Mowbray had not seen the Brown dismissal again on television before he came in for the post-match press conference but claimed plenty in the Celtic dressing room believed there are grounds for appeal. "I haven't see the incident so it's difficult for me to comment," he said. "But there are people in the dressing room who have seen it plenty of times and they thought it was a very harsh decision. "They are talking about definite grounds for appeal and if there are grounds of appeal then we will appeal it." The Celtic boss denied he would have to exert a calming influence on Brown, whom he only recently made his captain. He said: "I'm not there to change Scott Brown from the combative footballer he is, that's what makes him the player he is. "He hasn't got a case to answer with me but we will wait and see. "As I say I will judge when I see it." Mowbray tried hard to refrain from criticising referee Dougie McDonald, who had been under added pressure from the Parkhead camp who let it be known earlier in the week that they were aggrieved at decisions which they believed had gone against them this season - including in the two previous games against Rangers.
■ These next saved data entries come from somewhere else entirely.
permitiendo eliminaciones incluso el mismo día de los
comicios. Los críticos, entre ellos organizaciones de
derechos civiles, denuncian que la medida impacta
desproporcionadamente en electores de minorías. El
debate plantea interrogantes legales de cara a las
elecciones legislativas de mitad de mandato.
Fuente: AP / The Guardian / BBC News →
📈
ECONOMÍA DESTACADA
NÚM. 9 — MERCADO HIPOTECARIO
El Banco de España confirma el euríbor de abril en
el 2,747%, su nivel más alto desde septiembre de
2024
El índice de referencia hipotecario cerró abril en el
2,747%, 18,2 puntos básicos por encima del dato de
McDonald booked Rangers defender Madjid Bougherra and Hoops striker Marc-Antoine Fortune early in the game and then ruled out a goal by Edu for handball by his Ibrox team-mate Kenny Miller.
Tight-lipped
However, asked if Bougherra was perhaps fortunate to escape further punishment after subsequently committing several more fouls, the Celtic boss said: "I don't want to comment (on Bougherra), I will get into trouble but the referee gave himself a difficult job with early bookings. "There was a sense early on that the game wasn't going to finish with 22 players on the field but maybe that was his tactic, to stamp his authority on the game but I think he gave himself a few problems. "But there are probably one or two challenges worse than the one he got his booking for. "There were silly things like a booking for Fortune for a handball in the first few minutes then he disallows a goal for a handball. "Why isn't there a booking for both handballs? Is he trying to say that one was deliberate and one wasn't? If it isn't deliberate then it shouldn't be handball so there were a few inconsistencies. "But I don't think that was the reason (for the defeat) unless I look at the sending-off and it was the wrong decision." Mowbray revealed that teenage stopper Thomas Rogne, who was making his Old Firm debut, sustained a hamstring injury which caused him to be replaced by Darren O'Dea. He said: "It was disappointing. We are suffering at the moment in that area of the pitch."